The owl at this point flew out to a far treeline, then took off parallel to the road, but along the edge of the lake and line of trees. I confess, at that moment I believed the shoot for this owl was done for the day, and realistically speaking, I had already shot 1,375 images. A good day in most photographers books. But, Art had a different plan, and began trudging eastward along the edge of the shoulder in search of the owl. He made it some 200 yards down the road before waving his arms back at the three of us. Recognizing he had found it again, we made our way over to him. This is when a number of cool things came into play. First, it began snowing rather heavily. Not really light, fluffy flakes, but more so snow/hail showers. Also, the owl was magnificently perched at the top of a dead tree trunk, almost at eye level and only a short distance from where we stood. Lastly, the Great Gray had positioned itself against an uncluttered background. I began feverishly shooting.

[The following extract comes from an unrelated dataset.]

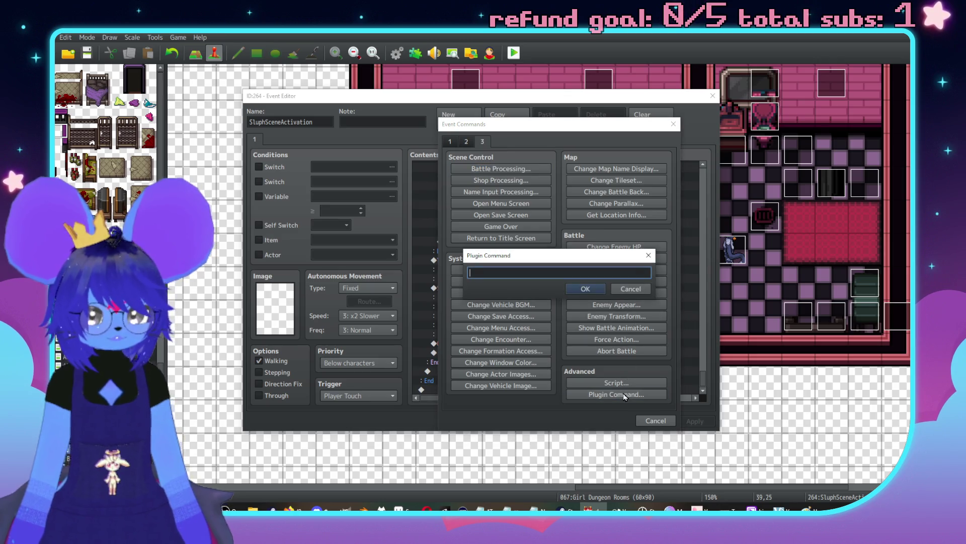
type("Follower 0")
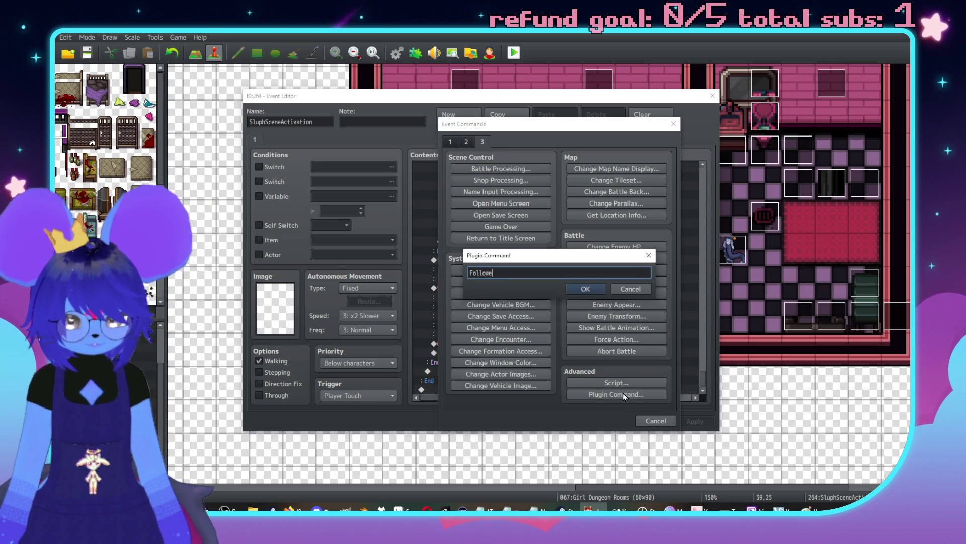
key("Return")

The snow lasted no more than three minutes. The owl stayed perched on this stump for nineteen minutes, during which time I took 241 images. However, I only captured it in the pose you see above in two photographs. “Solitude” was taken at exactly 2:38pm and was one of 1,927 images I took of this one owl. To crunch the numbers even more, this image happened after shooting for three hours and three minutes. It was image number 1,421.
So what makes this an interesting image in my eyes? The snow falling gives this picture both a feeling of stillness and tranquility. The old stump imparts a barren look, or really, a sense of isolation. The colours and texture of the back ground – which showcase the washed-out forest situated on the other side of the lake – make the subject prominently stand out. But, it is the owl that steals the show for me. The pleasing curves of its body and head. The furled feathers being lifted by the wind. And if you look closely, the isolated snowflakes that have collected on the delicate feathers of the face.
As for the technical side of this image, here is the equipment used and settings:
Canon EOS 7D
Sigma 150-500mm f/5-6.3 OS Telephoto Lens
Focal Length – 500mm
Setting – Aperture Priority
Perhaps there is more to an image than what meets the eye. In this case, it was a combination of team work, a gut feeling, environmental conditions, and shooting a tonne of images in hopes of capturing that single shot that makes it all worthwhile. And also to a friend named Art for finding the owl in the first place.
Thanks for reading…and allowing me to share my views of nature and the wilderness around us with you all.